NAS found algae biofuels would need up to 15 million metric tons of nitrogen and up to 2 million metric tons of phosphorus, unless the elements are recycled or included in byproducts. Nitrogen and phosphorus, used in fertilizers, can in excess pollute natural waterways.
Energy output in relation to inputs, or "energy return on investment," remains an issue for algae, says the report. Overall, algae biofuel yields a low energy output for all of the energy needed to produce it. Fossil fuels can produce up to six times more energy than even the most efficient algae fuels, as a ratio of output to the input energy.
The greenhouse gas reduction benefits, which would help contribute to a slowdown of climate change, vary wildly according to study, NAS found, a finding that is related to the poor energy return on investment. As a designated advanced biofuel under the federal renewable fuel standard, it must achieve at least 50 percent reduction compared with fossil fuels.

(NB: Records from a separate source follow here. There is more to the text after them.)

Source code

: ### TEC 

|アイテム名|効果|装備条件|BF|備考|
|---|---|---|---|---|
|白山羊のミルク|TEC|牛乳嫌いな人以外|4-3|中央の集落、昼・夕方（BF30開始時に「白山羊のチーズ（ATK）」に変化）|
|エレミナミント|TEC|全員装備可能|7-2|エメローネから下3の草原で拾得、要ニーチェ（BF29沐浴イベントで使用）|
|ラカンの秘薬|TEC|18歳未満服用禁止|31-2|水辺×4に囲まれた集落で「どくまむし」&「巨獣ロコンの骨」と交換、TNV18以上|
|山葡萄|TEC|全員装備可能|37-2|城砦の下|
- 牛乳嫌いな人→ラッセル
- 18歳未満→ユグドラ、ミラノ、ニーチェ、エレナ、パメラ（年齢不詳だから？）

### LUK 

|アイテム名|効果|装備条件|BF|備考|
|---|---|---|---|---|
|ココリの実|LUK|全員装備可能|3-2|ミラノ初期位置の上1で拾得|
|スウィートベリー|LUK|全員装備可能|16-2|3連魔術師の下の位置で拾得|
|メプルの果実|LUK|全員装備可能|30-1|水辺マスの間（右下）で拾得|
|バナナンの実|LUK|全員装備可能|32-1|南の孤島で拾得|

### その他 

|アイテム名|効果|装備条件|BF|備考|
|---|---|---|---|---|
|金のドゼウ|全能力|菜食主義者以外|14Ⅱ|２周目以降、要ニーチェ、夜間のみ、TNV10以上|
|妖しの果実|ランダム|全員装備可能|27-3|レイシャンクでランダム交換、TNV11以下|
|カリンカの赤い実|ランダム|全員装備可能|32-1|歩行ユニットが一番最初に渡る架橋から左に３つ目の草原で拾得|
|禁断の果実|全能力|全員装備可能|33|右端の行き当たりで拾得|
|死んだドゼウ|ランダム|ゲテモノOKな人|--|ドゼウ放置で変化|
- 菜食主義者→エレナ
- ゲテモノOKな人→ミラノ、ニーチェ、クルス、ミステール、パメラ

Using salty and leftover water
While the report does highlight concerns, Williams sees the guidance and framework included in the paper as a "green light" for algae fuels. It encourages companies to keep developing to commercial scale and continue investment in research to improve algae strain selections, mechanisms to grow the algae, and the refining and processing of the algae oil.
"We can run some scenarios today that identify risk factors; none of them are insurmountable through technology," he said.
The issue of water is a "non-starter," said Tim Zenk, vice president of corporate affairs for Sapphire Energy, because no one in the industry uses freshwater resources.
"They rightly point out the issues around freshwater use, but I know of no company using fresh water," he said. Sapphire recycles all its nitrogen and phosphorus leftovers so nothing is released as runoff into the environment.
Sapphire opened in August the first commercial-scale algae facility in Columbus, N.M., a Southwestern desert town that sits atop vast saltwater aquifers. At full capacity, the facility will produce 100 barrels a day of algae crude, culling from 300 acres of ponds.
This weak ratio and other concerns, like the leakage of waste material, remain, said Zenk. The ultimate goal at Sapphire is to create a closed-loop system in which virtually no waste is released. The company isn't there yet, said Zenk. In the meantime, the basic materials for making algae will remain abundant.
The search for a 'drop-in' fuel
"At least for the next several decades, we are not going to be encumbered by the lack of resources: minerals, CO2 and salt water," he said.